La vittoria verrebbe così attribuita: “ Il presidente dell’Ufficio centrale circoscrizionale, ricevute da parte dell’Ufficio centrale nazionale le comunicazioni di cui all’articolo 83, comma 6, proclama eletti, nei limiti dei seggi ai quali ciascuna lista ha diritto, i candidati che hanno conseguito le cifre individuali più elevate sulla base della graduatoria di cui all’articolo 77, nu-mero 1-ter). A parità di cifra individuale, è proclamato eletto il candidato più giovane di età”.

Stesso modo di voto anche per il Senato della Repubblica sia per quanto riguarda le preferenze che la modalità di proclamazione degli eletti.


LO STRANO SILENZIO DEL PDL: VORRA’ IL PORCELLUM PER CONTINUARE A CONTROLLARE SENZA VINCERE?

berlusconi_silenzio_legge_elettoralePer ora l’unico partito che non ha presentato nessuna proposta di legge è proprio il Pdl. Non risulta infatti nessun atto ufficiale alla Camera o al Senato riguardo alla legge elettorale eppure stando ai proclami su giornali e televisioni sembrerebbe essere il primo interessato al cambiamento.

La domanda che noi ci poniamo è questa.  Se la legge elettorale va cambiata entro l’estate e i berlusconiani ancora non hanno mosso un dito in tal senso non può significare che forse il porcellum a loro sta bene così com’è?

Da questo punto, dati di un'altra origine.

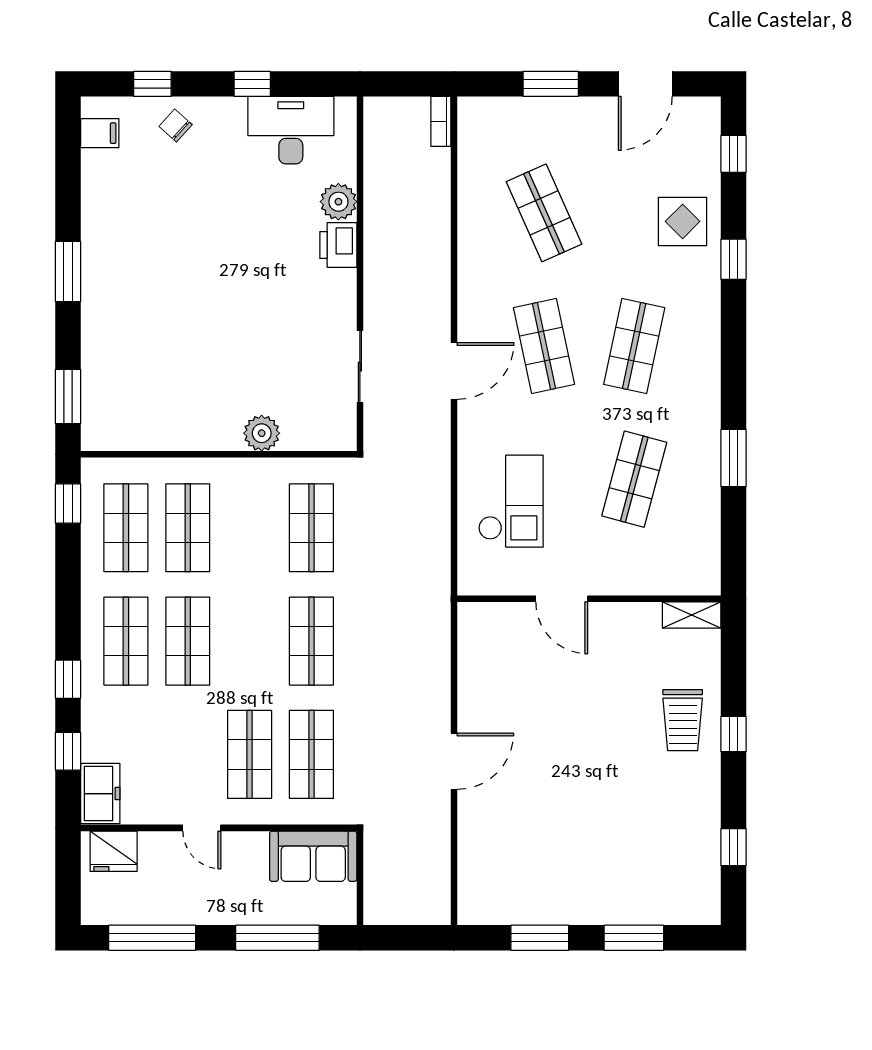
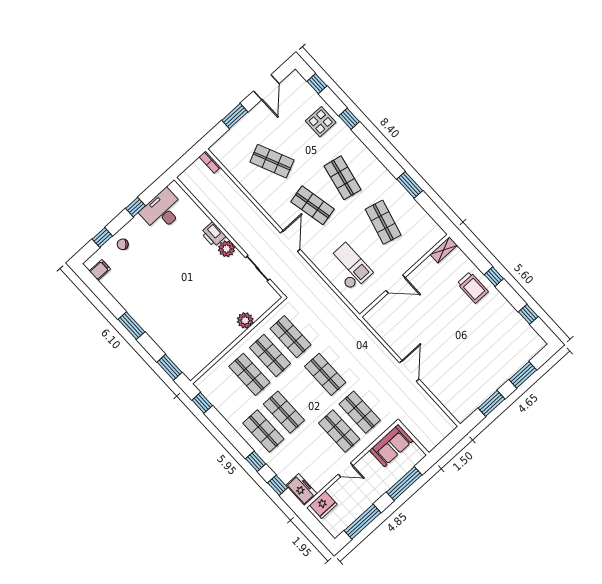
plant: (338, 202) -> (227, 249), moved
shop shelf: (126, 528) -> (270, 356), moved

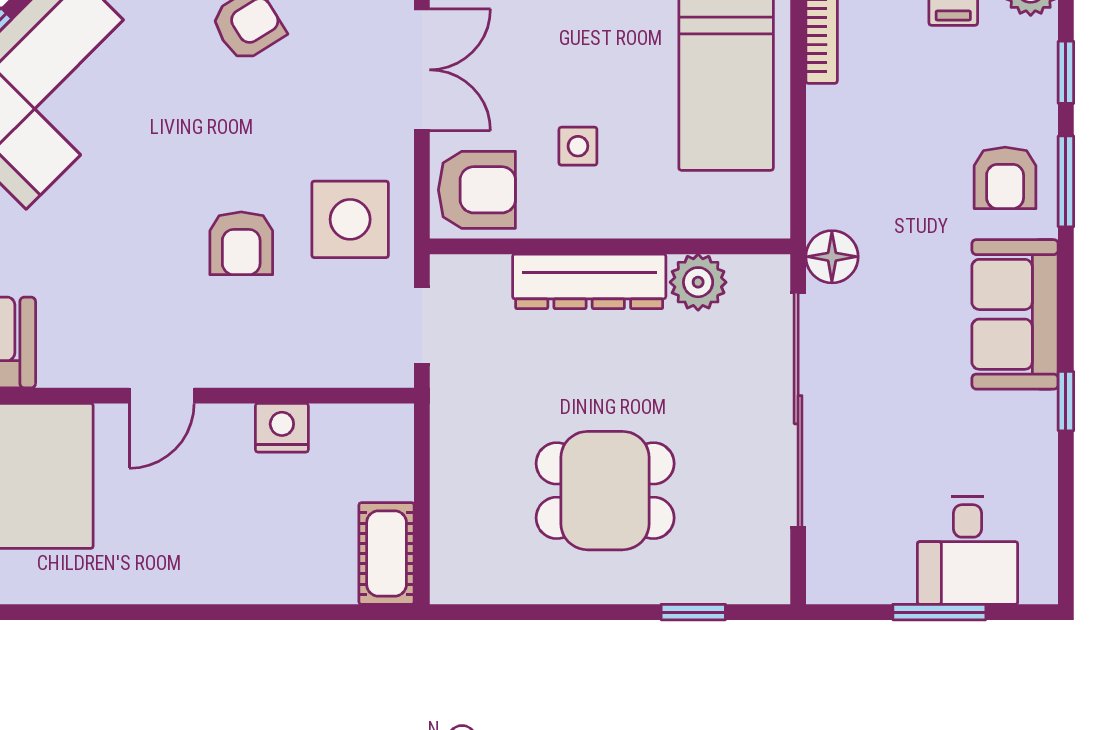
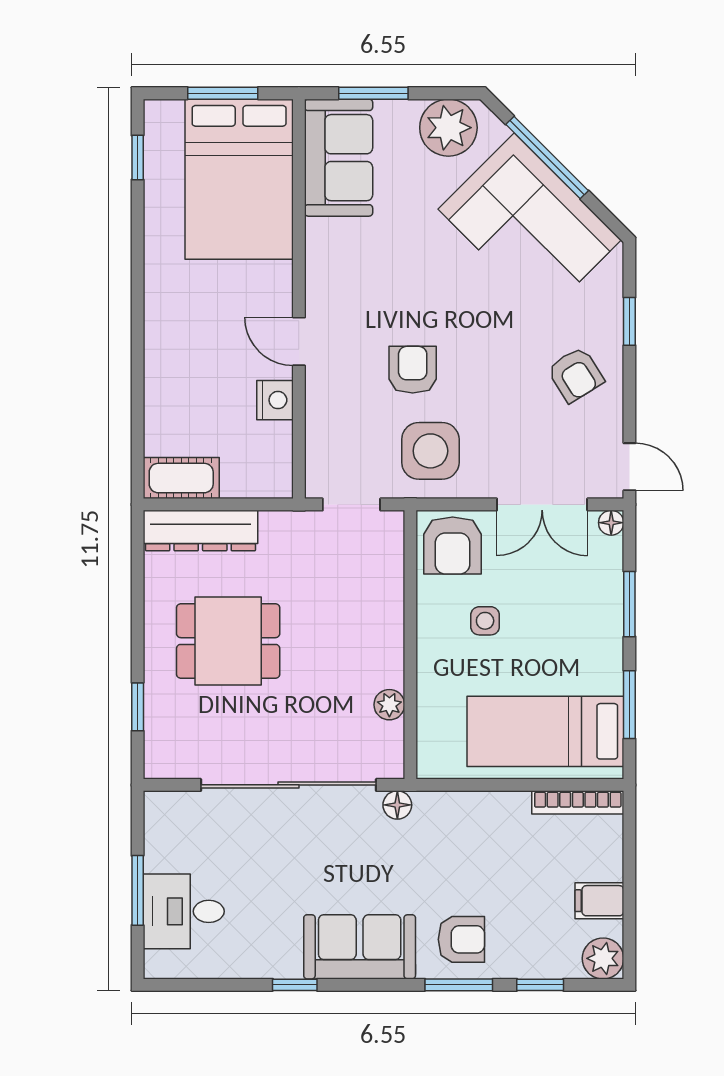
armchair: (1005, 178) -> (461, 939), turned 180
armchair: (241, 243) -> (413, 370), turned 90
floor lamp: (832, 257) -> (397, 805), width x0.73, depth x0.73
dresser: (589, 281) -> (200, 531), moved, turned -90
plant: (698, 282) -> (389, 705), width x0.73, depth x0.73
door: (162, 396) -> (299, 341), moved
dining table: (605, 491) -> (228, 641), turned 90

Possibile considerando che proprio grazie a questo sistema elettorale, senza aver vinto né alla Camera né al Senato si trovano al governo del Paese decidendone in pratica le sorti. Cosa che potrebbe accadere anche la prossima volta qualora non cambiasse nulla. Nei prossimi giorni forse avremo risposta a questo imbarazzante quesito.